(Extracted page text data)
++++++

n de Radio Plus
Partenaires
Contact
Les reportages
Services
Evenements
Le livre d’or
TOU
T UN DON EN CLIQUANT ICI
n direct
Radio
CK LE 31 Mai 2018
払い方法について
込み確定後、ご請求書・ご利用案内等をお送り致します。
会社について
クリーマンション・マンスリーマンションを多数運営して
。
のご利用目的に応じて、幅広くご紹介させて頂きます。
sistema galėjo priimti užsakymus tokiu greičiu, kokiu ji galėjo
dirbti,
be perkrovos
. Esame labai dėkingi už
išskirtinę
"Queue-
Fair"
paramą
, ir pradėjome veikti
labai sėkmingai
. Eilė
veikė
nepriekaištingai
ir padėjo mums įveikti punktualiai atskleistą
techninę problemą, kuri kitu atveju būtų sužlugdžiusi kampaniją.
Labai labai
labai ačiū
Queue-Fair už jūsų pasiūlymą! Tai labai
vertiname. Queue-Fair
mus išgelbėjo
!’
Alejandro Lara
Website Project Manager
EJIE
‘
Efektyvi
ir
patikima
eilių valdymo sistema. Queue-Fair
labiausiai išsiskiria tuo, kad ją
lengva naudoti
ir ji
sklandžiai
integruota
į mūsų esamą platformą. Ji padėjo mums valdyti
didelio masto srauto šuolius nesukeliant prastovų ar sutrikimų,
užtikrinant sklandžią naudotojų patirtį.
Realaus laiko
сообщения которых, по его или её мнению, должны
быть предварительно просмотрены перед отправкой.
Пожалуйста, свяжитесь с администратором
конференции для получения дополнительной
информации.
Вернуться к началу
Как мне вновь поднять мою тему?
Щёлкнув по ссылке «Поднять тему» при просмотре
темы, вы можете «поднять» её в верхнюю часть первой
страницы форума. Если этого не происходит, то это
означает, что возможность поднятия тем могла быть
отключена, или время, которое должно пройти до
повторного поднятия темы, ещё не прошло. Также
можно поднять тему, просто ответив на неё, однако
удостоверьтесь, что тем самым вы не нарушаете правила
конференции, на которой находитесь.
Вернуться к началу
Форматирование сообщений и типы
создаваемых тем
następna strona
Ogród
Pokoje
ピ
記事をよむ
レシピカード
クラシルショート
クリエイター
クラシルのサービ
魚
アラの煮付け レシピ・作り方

++++++

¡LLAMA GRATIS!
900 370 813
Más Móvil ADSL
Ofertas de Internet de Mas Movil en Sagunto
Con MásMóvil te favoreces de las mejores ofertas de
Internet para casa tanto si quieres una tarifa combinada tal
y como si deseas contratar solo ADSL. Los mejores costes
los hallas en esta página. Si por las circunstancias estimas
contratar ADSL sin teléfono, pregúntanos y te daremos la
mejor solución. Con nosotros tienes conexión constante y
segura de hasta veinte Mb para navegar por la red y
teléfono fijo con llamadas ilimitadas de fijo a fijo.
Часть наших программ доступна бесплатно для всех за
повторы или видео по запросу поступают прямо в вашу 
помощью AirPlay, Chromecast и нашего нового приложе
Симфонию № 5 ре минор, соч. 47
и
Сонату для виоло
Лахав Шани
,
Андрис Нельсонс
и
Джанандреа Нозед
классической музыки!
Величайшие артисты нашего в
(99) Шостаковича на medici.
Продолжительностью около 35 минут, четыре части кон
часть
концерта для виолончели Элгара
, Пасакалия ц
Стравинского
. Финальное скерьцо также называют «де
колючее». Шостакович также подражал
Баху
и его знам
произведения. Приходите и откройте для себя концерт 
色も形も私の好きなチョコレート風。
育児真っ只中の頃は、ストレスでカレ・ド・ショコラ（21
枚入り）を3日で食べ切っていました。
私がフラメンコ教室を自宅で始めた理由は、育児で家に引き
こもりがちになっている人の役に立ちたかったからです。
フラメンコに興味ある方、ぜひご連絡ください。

++++++

Within the data above, the lines from the one with "labiausiai išsiskiria tuo, kad ją" to the one with "Пожалуйста, свяжитесь с администратором" must be repeated exactly; no other line belongs in the answer.

PROBLEM SOLUTION |
labiausiai išsiskiria tuo, kad ją
lengva naudoti
ir ji
sklandžiai
integruota
į mūsų esamą platformą. Ji padėjo mums valdyti
didelio masto srauto šuolius nesukeliant prastovų ar sutrikimų,
užtikrinant sklandžią naudotojų patirtį.
Realaus laiko
сообщения которых, по его или её мнению, должны
быть предварительно просмотрены перед отправкой.
Пожалуйста, свяжитесь с администратором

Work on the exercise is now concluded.